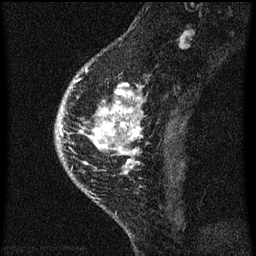
Breast MRI (dynamic contrast-enhanced), one sagittal slice. Position 21 of 60 along the scan axis. Dynamic contrast-enhanced series, image 2 of 3 at this slice position (ordered by acquisition). 1.5 T. TE 4.2 ms, TR 8 ms. 256 × 256 image matrix. Female patient, age 46 years.
Outlined on this slice (semi-automatic segmentation, software-assisted and operator-edited):
- analysis volume of interest (the breast-tissue region the enhancement analysis was run in; not a lesion): box from (x=82, y=68) to (x=145, y=195) px
- tumour enhancement mask (voxels above the 70 % enhancement threshold inside the analysis volume of interest): (x=83, y=68)–(x=143, y=175)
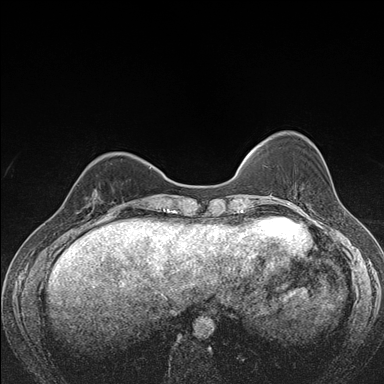
Breast MRI (dynamic contrast-enhanced), one axial slice; dynamic contrast-enhanced series, time point 2 of 7 at this slice position (early post-contrast); 1.5 T; TE 1.5 ms, TR 4.2 ms; 384 × 384 image matrix, field of view 310 × 310 mm. Female patient.
Annotated regions visible in this slice (semi-automatic segmentation, software-assisted and operator-edited):
- enhancing-tissue mask used for the functional tumour volume (all voxels passing the contrast-enhancement thresholds inside the analysis volume; usually the tumour): box from (x=80, y=189) to (x=113, y=215) px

_About this exercise_. With the pictures removed, print the entries above exactly.

_Result of this task_.
Breast MRI (dynamic contrast-enhanced), one sagittal slice. Position 21 of 60 along the scan axis. Dynamic contrast-enhanced series, image 2 of 3 at this slice position (ordered by acquisition). 1.5 T. TE 4.2 ms, TR 8 ms. 256 × 256 image matrix. Female patient, age 46 years.
Outlined on this slice (semi-automatic segmentation, software-assisted and operator-edited):
- analysis volume of interest (the breast-tissue region the enhancement analysis was run in; not a lesion): box from (x=82, y=68) to (x=145, y=195) px
- tumour enhancement mask (voxels above the 70 % enhancement threshold inside the analysis volume of interest): (x=83, y=68)–(x=143, y=175)
Breast MRI (dynamic contrast-enhanced), one axial slice; dynamic contrast-enhanced series, time point 2 of 7 at this slice position (early post-contrast); 1.5 T; TE 1.5 ms, TR 4.2 ms; 384 × 384 image matrix, field of view 310 × 310 mm. Female patient.
Annotated regions visible in this slice (semi-automatic segmentation, software-assisted and operator-edited):
- enhancing-tissue mask used for the functional tumour volume (all voxels passing the contrast-enhancement thresholds inside the analysis volume; usually the tumour): box from (x=80, y=189) to (x=113, y=215) px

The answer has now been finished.